Le
Téléthon 2008 a recueilli 95 200 125€ de promesses de dons pour la
recherche sur les maladies génétiques. En 2007, les promesses s'étaient
élevées à 96,2 millions d'euros.
Vendredi dernier, le professeur
Jacques Testart, directeur de recherche à l'Institut national de la
santé et de la recherche médicale (Inserm) et spécialiste en biologie de
la reproduction écrivait ainsi : "C’est scandaleux.

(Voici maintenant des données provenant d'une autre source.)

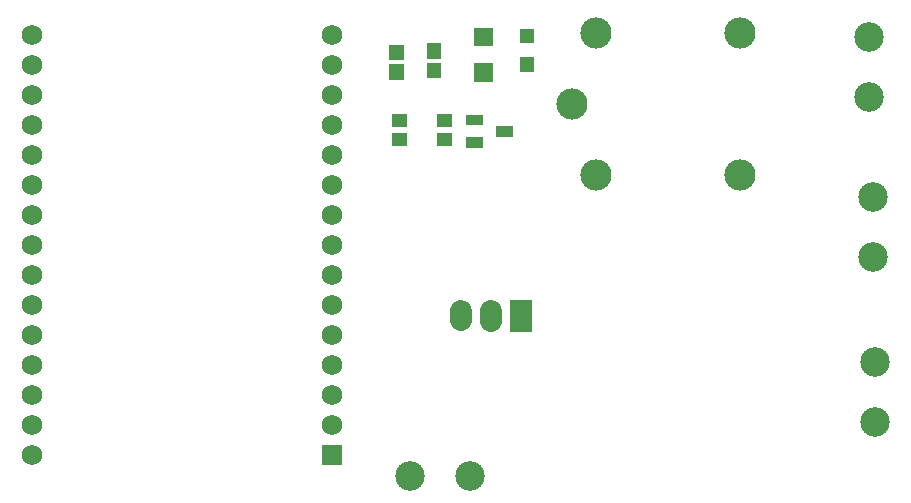
<source format=gts>
G04 Layer: TopSolderMaskLayer*
G04 EasyEDA v6.4.20.6, 2021-07-28T17:52:38+05:30*
G04 7673a310b3b046d6880bcf56e2675785,cb7c4d428bdd4184835f340970a17a1a,10*
G04 Gerber Generator version 0.2*
G04 Scale: 100 percent, Rotated: No, Reflected: No *
G04 Dimensions in millimeters *
G04 leading zeros omitted , absolute positions ,4 integer and 5 decimal *
%FSLAX45Y45*%
%MOMM*%

%ADD27C,1.9016*%
%ADD29C,1.7272*%
%ADD30C,2.5016*%
%ADD31C,2.6416*%

%LPD*%
D27*
X6644101Y4709299D02*
G01*
X6644101Y4789299D01*
X6386088Y4710290D02*
G01*
X6386088Y4790290D01*
G36*
X5209540Y3482339D02*
G01*
X5209540Y3655060D01*
X5382259Y3655060D01*
X5382259Y3482339D01*
G37*
D29*
G01*
X5295900Y3822700D03*
G01*
X5295900Y4076700D03*
G01*
X5295900Y4330700D03*
G01*
X5295900Y4584700D03*
G01*
X5295900Y4838700D03*
G01*
X5295900Y5092700D03*
G01*
X5295900Y5346700D03*
G01*
X5295900Y5600700D03*
G01*
X5295900Y5854700D03*
G01*
X5295900Y6108700D03*
G01*
X5295900Y6362700D03*
G01*
X5295900Y6616700D03*
G01*
X5295900Y6870700D03*
G01*
X5295900Y7124700D03*
G01*
X2755900Y7124700D03*
G01*
X2755900Y6870700D03*
G01*
X2755900Y6616700D03*
G01*
X2755900Y6362700D03*
G01*
X2755900Y6108700D03*
G01*
X2755900Y5854700D03*
G01*
X2755900Y5600700D03*
G01*
X2755900Y5346700D03*
G01*
X2755900Y5092700D03*
G01*
X2755900Y4838700D03*
G01*
X2755900Y4584700D03*
G01*
X2755900Y4330700D03*
G01*
X2755900Y4076700D03*
G01*
X2755900Y3822700D03*
G01*
X2755900Y3568700D03*
D30*
G01*
X5956300Y3390900D03*
G01*
X6464300Y3390900D03*
G01*
X9893300Y4356100D03*
G01*
X9893300Y3848100D03*
G01*
X9842500Y7112000D03*
G01*
X9842500Y6604000D03*
G01*
X9880600Y5753100D03*
G01*
X9880600Y5245100D03*
D31*
G01*
X8749106Y5940501D03*
G01*
X8749106Y7140498D03*
G01*
X7529093Y7140498D03*
G01*
X7529093Y5940501D03*
G01*
X7329093Y6540500D03*
G36*
X6803136Y4614163D02*
G01*
X6803136Y4884420D01*
X6993127Y4884420D01*
X6993127Y4614163D01*
G37*
G36*
X6498336Y6729476D02*
G01*
X6498336Y6889750D01*
X6658863Y6889750D01*
X6658863Y6729476D01*
G37*
G36*
X6498336Y7029450D02*
G01*
X6498336Y7189723D01*
X6658863Y7189723D01*
X6658863Y7029450D01*
G37*
G36*
X6886702Y6817613D02*
G01*
X6886702Y6937755D01*
X7007097Y6937755D01*
X7007097Y6817613D01*
G37*
G36*
X6886702Y7057644D02*
G01*
X6886702Y7177786D01*
X7007097Y7177786D01*
X7007097Y7057644D01*
G37*
G36*
X6681724Y6266687D02*
G01*
X6681724Y6357112D01*
X6827011Y6357112D01*
X6827011Y6266687D01*
G37*
G36*
X6431788Y6171692D02*
G01*
X6431788Y6262115D01*
X6577075Y6262115D01*
X6577075Y6171692D01*
G37*
G36*
X6431788Y6361684D02*
G01*
X6431788Y6452107D01*
X6577075Y6452107D01*
X6577075Y6361684D01*
G37*
G36*
X5807202Y6349492D02*
G01*
X5807202Y6459728D01*
X5927597Y6459728D01*
X5927597Y6349492D01*
G37*
G36*
X5807202Y6189471D02*
G01*
X5807202Y6299707D01*
X5927597Y6299707D01*
X5927597Y6189471D01*
G37*
G36*
X6188202Y6349492D02*
G01*
X6188202Y6459728D01*
X6308597Y6459728D01*
X6308597Y6349492D01*
G37*
G36*
X6188202Y6189471D02*
G01*
X6188202Y6299707D01*
X6308597Y6299707D01*
X6308597Y6189471D01*
G37*
G36*
X6099302Y6927342D02*
G01*
X6099302Y7057644D01*
X6219697Y7057644D01*
X6219697Y6927342D01*
G37*
G36*
X6099302Y6759702D02*
G01*
X6099302Y6890004D01*
X6219697Y6890004D01*
X6219697Y6759702D01*
G37*
G36*
X5781802Y6914642D02*
G01*
X5781802Y7044944D01*
X5902197Y7044944D01*
X5902197Y6914642D01*
G37*
G36*
X5781802Y6747002D02*
G01*
X5781802Y6877304D01*
X5902197Y6877304D01*
X5902197Y6747002D01*
G37*
M02*

</source>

Le Téléthon
rapporte chaque année autant que le budget de fonctionnement de l’Inserm
tout entier. Les gens croient qu’ils donnent de l’argent pour soigner.
Or la thérapie génique n’est pas efficace. Si les gens savaient que leur
argent va d’abord servir à financer des publications scientifiques,
voire la prise de brevets par quelques entreprises, puis à éliminer des
embryons présentant certains gènes déficients, ils changeraient d’avis
[...] On progresse dans le diagnostic, mais pas pour guérir.[...]
Faute de pouvoir guérir les vraies maladies, on va chercher à les
découvrir en amont, avant qu’elles ne se manifestent. Cela permettra une
mainmise absolue sur l’homme, sur une certaine définition de l’homme"
Il regrette que les partisans
de la thérapie génique soient parvenus à imposer "une mystique du
gène" jusque dans l'imaginaire de chacun.
Enfin, dans le livre : "Le
vélo, le mur et le citoyen", il explique : "depuis bientôt deux
décennies, deux jours de programme d’une télévision publique sont
exclusivement réservés chaque année à une opération remarquablement
orchestrée, à laquelle contribuent tous les autres médias : le Téléthon.
Ainsi, des pathologies, certes dramatiques mais qui concernent fort
heureusement assez peu de personnes (deux ou trois fois moins que la
seule trisomie 21 par exemple), mobilisent davantage la population et
recueillent infiniment plus d’argent que des maladies tout aussi
terribles et cent ou mille fois plus fréquentes."
Jacques Testart rappelle
que "cette manne affecte dramatiquement la recherche en biologie
puisque le lobby de l’ADN dispose alors du quasi monopole des moyens
financiers (crédits
publics, industriels, et caritatifs)
et intellectuels
(focalisation des revues, congrès,
contrats, accaparement des étudiants…).